Gorgeous as Nagra, Knightley and Meyers are, Chadha is much more relaxed in the company of the adults. She's at home in family homes, and she gives the best lines to the two mums, Shaheen Khan and Juliet Stevenson. ("There's a reason why Sporty Spice is the only one without a fella," Stevenson says to her daughter.) Unfortunately, their scenes belong to another, funnier film than the one the kids are in. The adults' scenes belong in the cinema, the kids' scenes are for the classroom.

In K-Pax (12), Kevin Spacey informs some New York cops that his name is Prot and he's from another world. In a trice, he's locked in one of those movie mental hospitals where there's a woman who thinks she's Miss Havisham and a man who's paranoid about germs. A psychiatrist (Jeff Bridges) is assigned to answer one question: is Spacey from space or is Spacey just spaced-out? A more pressing question is – why has Prot been committed, anyway? He's a placid, benign fellow, so why should the authorities care which planet he believes he's from? Bridges's character, though, thinks that either Prot really is an alien or he's "the most convincing delusional I've ever come across". He can't be much of a doctor. Anyone can see that that Prot isn't delusional or extra-terrestrial, he's just Kevin Spacey combining impersonations of Mr Spock and Robin Williams. What kind of alien comments superciliously that "Take a seat" is a "curious human expression", but finds nothing curious about saying "Be my guest" or "How are we feeling today?"

K-Pax's inconsistencies wouldn't matter if it were just a sci-fi comedy, but the film is a sappy, portentous lecture on how men should spend more time with their families and how maybe the mentally ill are the sane ones and we're all mad. You'd expect better from actors as bright as Bridges and Spacey. I won't reveal whether or not Prot is suffering from delusions of significance, but K-Pax certainly is.

Pauline and Paulette (PG) is a more palatable glance at mental illness.
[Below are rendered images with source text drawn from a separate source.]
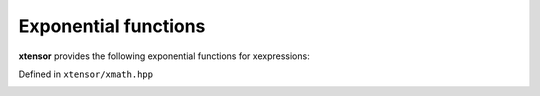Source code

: .. Copyright (c) 2016, Johan Mabille, Sylvain Corlay and Wolf Vollprecht

   Distributed under the terms of the BSD 3-Clause License.

   The full license is in the file LICENSE, distributed with this software.

Exponential functions
=====================

**xtensor** provides the following exponential functions for xexpressions:

Defined in ``xtensor/xmath.hpp``

.. _exp-function-reference:
.. doxygenfunction:: exp(E&&)
   :project: xtensor

.. _exp2-function-reference:
.. doxygenfunction:: exp2(E&&)
   :project: xtensor

.. _expm1-func-ref:
.. doxygenfunction:: expm1(E&&)
   :project: xtensor

.. _log-function-reference:
.. doxygenfunction:: log(E&&)
   :project: xtensor

.. _log2-function-reference:
.. doxygenfunction:: log2(E&&)
   :project: xtensor

.. _log10-func-ref:
.. doxygenfunction:: log10(E&&)
   :project: xtensor

.. _log1p-func-ref:
.. doxygenfunction:: log1p(E&&)
   :project: xtensor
A Belgian film about two middle-aged sisters, one of whom has the mind of a young child, it's a cuddly little tale, like Iris without the novels.

The One (15) is an entertaining copy of The Matrix, with Jet Li as the black-clad, dimension-hopping martial artist who moves so fast that bullets seem to glide lazily towards him. It's an all-action, no-messing superhero flick - tosh, yes, but efficient tosh, which is more than can be said for either of this week's other releases.

First up is Queen Of The Damned (15), an adaptation of an Anne Rice novel, starring the R&B artist Aaliyah, who died during filming, and Stuart Townsend as Lestat, whom Tom Cruise played in Interview With A Vampire. The plot is barking and the vampires' fast-motion running is like the chase sequence at the end of The Benny Hill Show.

Even more atrocious is Revelation (15), an amateurish British effort in which the forces of good and evil track down a biblical relic. Speaking of relics, Terence Stamp and Derek Jacobi make guest appearances – a warning to us all to get our pension funds in order as early as we can.